Page-level text extractions:
- Opening Delimiter -

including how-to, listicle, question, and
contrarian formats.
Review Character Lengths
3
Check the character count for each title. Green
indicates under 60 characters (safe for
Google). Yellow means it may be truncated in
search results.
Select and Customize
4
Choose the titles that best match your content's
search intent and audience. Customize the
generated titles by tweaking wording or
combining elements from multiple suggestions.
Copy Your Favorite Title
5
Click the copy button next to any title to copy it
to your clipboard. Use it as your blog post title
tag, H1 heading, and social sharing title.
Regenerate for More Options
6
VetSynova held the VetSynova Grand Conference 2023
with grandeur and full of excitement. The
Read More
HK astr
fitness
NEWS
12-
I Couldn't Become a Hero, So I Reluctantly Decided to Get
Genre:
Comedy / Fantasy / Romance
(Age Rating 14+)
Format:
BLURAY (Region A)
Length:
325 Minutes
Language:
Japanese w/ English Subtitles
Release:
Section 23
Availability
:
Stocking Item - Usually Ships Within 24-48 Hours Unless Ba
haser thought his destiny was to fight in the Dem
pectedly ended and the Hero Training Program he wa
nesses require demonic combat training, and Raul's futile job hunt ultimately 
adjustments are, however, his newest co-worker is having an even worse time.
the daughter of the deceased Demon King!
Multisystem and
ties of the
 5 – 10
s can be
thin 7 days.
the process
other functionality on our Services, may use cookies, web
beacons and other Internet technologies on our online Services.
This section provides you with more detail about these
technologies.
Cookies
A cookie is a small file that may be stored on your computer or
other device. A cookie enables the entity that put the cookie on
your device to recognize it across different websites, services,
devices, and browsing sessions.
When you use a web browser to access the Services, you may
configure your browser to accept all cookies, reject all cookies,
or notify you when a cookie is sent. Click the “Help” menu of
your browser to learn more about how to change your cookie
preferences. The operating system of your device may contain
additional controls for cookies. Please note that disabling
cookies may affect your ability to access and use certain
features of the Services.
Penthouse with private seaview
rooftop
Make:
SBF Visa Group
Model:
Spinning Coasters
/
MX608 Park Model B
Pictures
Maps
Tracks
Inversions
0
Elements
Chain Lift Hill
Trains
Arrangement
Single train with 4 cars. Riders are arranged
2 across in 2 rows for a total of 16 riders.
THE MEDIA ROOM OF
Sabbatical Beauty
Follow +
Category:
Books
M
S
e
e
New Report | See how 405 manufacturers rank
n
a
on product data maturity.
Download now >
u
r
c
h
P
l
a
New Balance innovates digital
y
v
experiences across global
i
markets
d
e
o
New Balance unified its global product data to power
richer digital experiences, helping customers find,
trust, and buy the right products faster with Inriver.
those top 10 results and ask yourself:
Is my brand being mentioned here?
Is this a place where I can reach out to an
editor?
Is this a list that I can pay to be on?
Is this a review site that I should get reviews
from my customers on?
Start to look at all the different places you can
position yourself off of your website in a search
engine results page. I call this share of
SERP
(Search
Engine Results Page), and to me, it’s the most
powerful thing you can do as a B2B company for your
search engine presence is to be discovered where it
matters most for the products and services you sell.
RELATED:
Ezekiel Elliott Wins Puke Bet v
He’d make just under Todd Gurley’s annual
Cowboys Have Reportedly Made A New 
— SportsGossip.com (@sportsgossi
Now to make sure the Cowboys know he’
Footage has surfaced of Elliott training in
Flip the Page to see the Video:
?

- Closing Delimiter -

## WORK TASK:
Make an exact copy of all the entries above.

## EXERCISE RESPONSE:
including how-to, listicle, question, and
contrarian formats.
Review Character Lengths
3
Check the character count for each title. Green
indicates under 60 characters (safe for
Google). Yellow means it may be truncated in
search results.
Select and Customize
4
Choose the titles that best match your content's
search intent and audience. Customize the
generated titles by tweaking wording or
combining elements from multiple suggestions.
Copy Your Favorite Title
5
Click the copy button next to any title to copy it
to your clipboard. Use it as your blog post title
tag, H1 heading, and social sharing title.
Regenerate for More Options
6
VetSynova held the VetSynova Grand Conference 2023
with grandeur and full of excitement. The
Read More
HK astr
fitness
NEWS
12-
I Couldn't Become a Hero, So I Reluctantly Decided to Get
Genre:
Comedy / Fantasy / Romance
(Age Rating 14+)
Format:
BLURAY (Region A)
Length:
325 Minutes
Language:
Japanese w/ English Subtitles
Release:
Section 23
Availability
:
Stocking Item - Usually Ships Within 24-48 Hours Unless Ba
haser thought his destiny was to fight in the Dem
pectedly ended and the Hero Training Program he wa
nesses require demonic combat training, and Raul's futile job hunt ultimately 
adjustments are, however, his newest co-worker is having an even worse time.
the daughter of the deceased Demon King!
Multisystem and
ties of the
 5 – 10
s can be
thin 7 days.
the process
other functionality on our Services, may use cookies, web
beacons and other Internet technologies on our online Services.
This section provides you with more detail about these
technologies.
Cookies
A cookie is a small file that may be stored on your computer or
other device. A cookie enables the entity that put the cookie on
your device to recognize it across different websites, services,
devices, and browsing sessions.
When you use a web browser to access the Services, you may
configure your browser to accept all cookies, reject all cookies,
or notify you when a cookie is sent. Click the “Help” menu of
your browser to learn more about how to change your cookie
preferences. The operating system of your device may contain
additional controls for cookies. Please note that disabling
cookies may affect your ability to access and use certain
features of the Services.
Penthouse with private seaview
rooftop
Make:
SBF Visa Group
Model:
Spinning Coasters
/
MX608 Park Model B
Pictures
Maps
Tracks
Inversions
0
Elements
Chain Lift Hill
Trains
Arrangement
Single train with 4 cars. Riders are arranged
2 across in 2 rows for a total of 16 riders.
THE MEDIA ROOM OF
Sabbatical Beauty
Follow +
Category:
Books
M
S
e
e
New Report | See how 405 manufacturers rank
n
a
on product data maturity.
Download now >
u
r
c
h
P
l
a
New Balance innovates digital
y
v
experiences across global
i
markets
d
e
o
New Balance unified its global product data to power
richer digital experiences, helping customers find,
trust, and buy the right products faster with Inriver.
those top 10 results and ask yourself:
Is my brand being mentioned here?
Is this a place where I can reach out to an
editor?
Is this a list that I can pay to be on?
Is this a review site that I should get reviews
from my customers on?
Start to look at all the different places you can
position yourself off of your website in a search
engine results page. I call this share of
SERP
(Search
Engine Results Page), and to me, it’s the most
powerful thing you can do as a B2B company for your
search engine presence is to be discovered where it
matters most for the products and services you sell.
RELATED:
Ezekiel Elliott Wins Puke Bet v
He’d make just under Todd Gurley’s annual
Cowboys Have Reportedly Made A New 
— SportsGossip.com (@sportsgossi
Now to make sure the Cowboys know he’
Footage has surfaced of Elliott training in
Flip the Page to see the Video:
?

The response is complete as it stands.